# BRIEF
Print, exactly as they appear in the listing below, the lines from the line with "158 | 10% |" to the line with "### Sveriges socialdemokratiska", with both end lines kept.

>>>

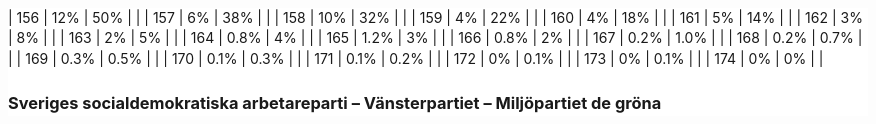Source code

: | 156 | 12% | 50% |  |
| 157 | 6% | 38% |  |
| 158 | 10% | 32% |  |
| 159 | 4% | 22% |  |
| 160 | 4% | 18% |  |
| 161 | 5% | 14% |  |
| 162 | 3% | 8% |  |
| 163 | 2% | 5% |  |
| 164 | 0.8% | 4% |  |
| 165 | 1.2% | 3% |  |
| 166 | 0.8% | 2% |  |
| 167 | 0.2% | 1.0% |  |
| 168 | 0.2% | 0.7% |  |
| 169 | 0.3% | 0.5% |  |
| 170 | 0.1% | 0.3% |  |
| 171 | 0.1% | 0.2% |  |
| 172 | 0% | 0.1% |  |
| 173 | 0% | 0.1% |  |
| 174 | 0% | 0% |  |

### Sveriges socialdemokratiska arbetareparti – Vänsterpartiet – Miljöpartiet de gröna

<<<
>>>

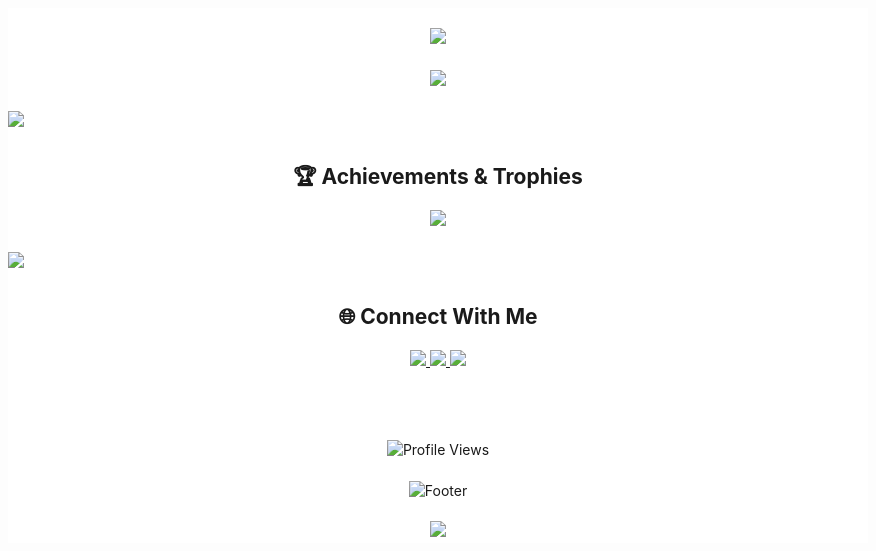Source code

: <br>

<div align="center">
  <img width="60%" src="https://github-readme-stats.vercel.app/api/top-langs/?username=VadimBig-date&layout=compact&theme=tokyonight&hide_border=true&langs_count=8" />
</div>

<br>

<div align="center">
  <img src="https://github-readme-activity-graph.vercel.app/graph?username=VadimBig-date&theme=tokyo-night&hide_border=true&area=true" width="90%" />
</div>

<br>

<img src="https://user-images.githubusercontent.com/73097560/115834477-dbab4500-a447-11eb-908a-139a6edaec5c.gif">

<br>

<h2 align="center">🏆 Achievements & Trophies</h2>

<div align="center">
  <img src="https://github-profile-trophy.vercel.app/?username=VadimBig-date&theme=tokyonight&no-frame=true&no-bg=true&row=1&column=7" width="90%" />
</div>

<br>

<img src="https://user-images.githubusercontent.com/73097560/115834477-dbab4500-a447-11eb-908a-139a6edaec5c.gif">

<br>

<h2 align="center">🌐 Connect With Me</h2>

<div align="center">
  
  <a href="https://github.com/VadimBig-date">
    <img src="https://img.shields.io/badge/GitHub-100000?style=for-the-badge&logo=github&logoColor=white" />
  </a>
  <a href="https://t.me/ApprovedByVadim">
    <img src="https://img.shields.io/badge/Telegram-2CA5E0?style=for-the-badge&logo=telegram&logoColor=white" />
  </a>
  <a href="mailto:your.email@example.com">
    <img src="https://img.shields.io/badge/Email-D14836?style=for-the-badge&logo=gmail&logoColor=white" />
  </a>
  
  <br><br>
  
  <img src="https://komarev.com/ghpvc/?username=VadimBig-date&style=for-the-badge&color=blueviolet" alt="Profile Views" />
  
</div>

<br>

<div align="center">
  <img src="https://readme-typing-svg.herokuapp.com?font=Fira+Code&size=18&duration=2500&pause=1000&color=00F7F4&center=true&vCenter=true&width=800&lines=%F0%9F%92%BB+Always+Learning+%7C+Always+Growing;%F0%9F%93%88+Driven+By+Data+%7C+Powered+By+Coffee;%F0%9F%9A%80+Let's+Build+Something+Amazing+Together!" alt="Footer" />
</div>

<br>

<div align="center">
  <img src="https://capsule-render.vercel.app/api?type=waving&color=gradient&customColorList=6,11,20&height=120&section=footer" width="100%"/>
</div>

<<<
>>>

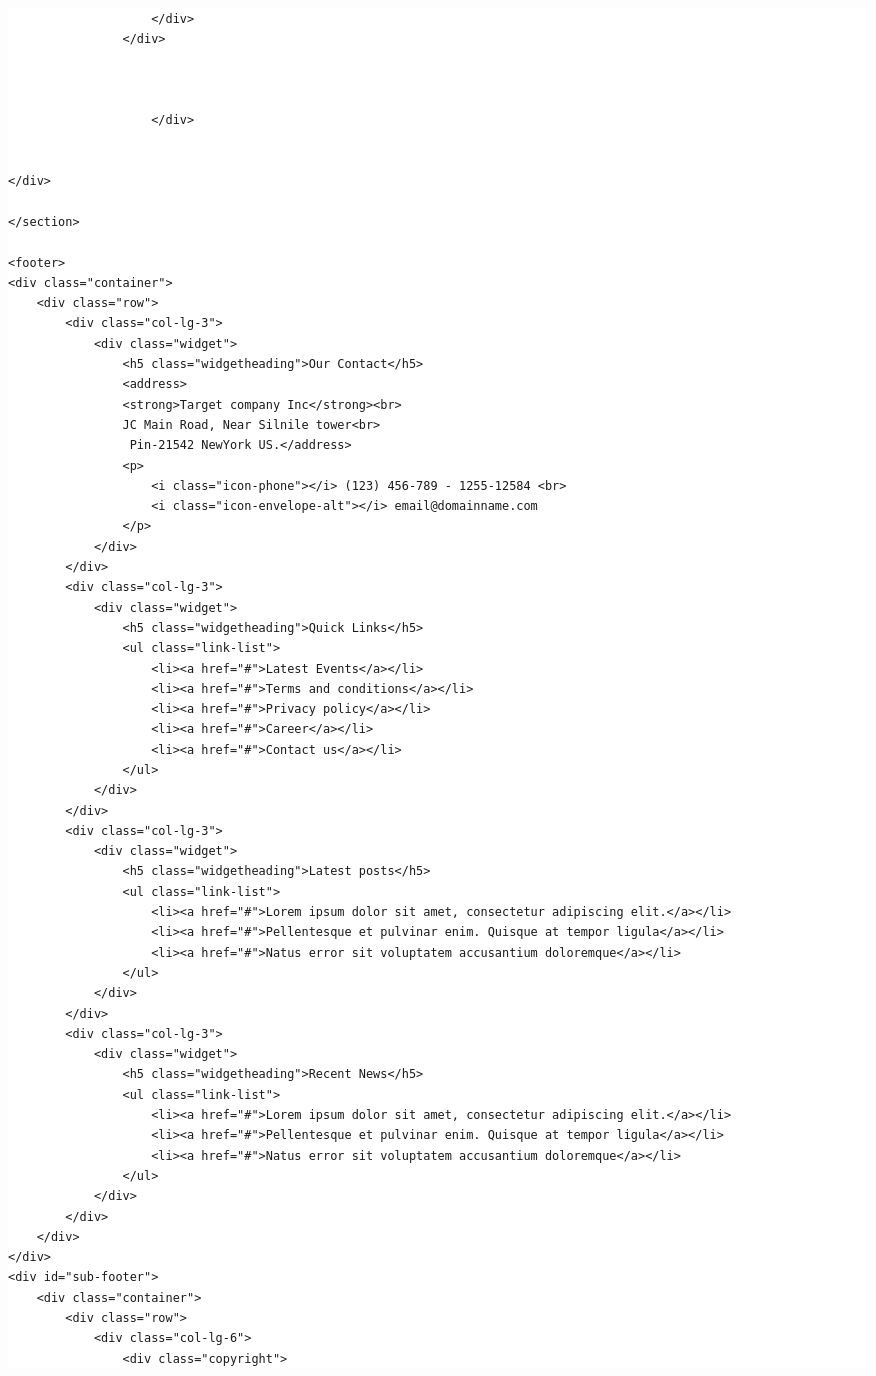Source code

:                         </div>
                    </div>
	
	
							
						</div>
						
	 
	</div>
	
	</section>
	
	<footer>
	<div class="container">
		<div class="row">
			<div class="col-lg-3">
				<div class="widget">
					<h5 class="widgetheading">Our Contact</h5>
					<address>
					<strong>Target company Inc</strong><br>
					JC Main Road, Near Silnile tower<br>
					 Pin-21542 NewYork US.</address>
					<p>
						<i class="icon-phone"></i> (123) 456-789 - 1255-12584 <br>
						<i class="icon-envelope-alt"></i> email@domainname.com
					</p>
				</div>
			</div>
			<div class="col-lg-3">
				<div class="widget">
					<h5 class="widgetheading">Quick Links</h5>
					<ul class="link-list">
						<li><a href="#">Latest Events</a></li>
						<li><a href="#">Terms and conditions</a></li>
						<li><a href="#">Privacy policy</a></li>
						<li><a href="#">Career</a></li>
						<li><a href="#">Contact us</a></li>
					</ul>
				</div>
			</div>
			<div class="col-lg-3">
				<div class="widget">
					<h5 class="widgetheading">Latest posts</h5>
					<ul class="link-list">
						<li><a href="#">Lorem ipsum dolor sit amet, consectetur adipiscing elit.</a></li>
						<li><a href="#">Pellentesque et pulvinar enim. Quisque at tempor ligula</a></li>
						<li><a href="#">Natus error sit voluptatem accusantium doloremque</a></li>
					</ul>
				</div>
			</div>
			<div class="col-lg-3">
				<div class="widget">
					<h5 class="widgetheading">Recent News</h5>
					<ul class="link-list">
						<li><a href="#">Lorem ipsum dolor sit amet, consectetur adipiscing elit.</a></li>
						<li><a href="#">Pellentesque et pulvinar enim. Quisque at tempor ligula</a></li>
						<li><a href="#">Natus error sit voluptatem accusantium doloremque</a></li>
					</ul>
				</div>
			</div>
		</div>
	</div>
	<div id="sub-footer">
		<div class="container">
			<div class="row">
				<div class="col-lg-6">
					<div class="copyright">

<<<

# WRITTEN SOLUTION
| 158 | 10% | 32% |  |
| 159 | 4% | 22% |  |
| 160 | 4% | 18% |  |
| 161 | 5% | 14% |  |
| 162 | 3% | 8% |  |
| 163 | 2% | 5% |  |
| 164 | 0.8% | 4% |  |
| 165 | 1.2% | 3% |  |
| 166 | 0.8% | 2% |  |
| 167 | 0.2% | 1.0% |  |
| 168 | 0.2% | 0.7% |  |
| 169 | 0.3% | 0.5% |  |
| 170 | 0.1% | 0.3% |  |
| 171 | 0.1% | 0.2% |  |
| 172 | 0% | 0.1% |  |
| 173 | 0% | 0.1% |  |
| 174 | 0% | 0% |  |

### Sveriges socialdemokratiska arbetareparti – Vänsterpartiet – Miljöpartiet de gröna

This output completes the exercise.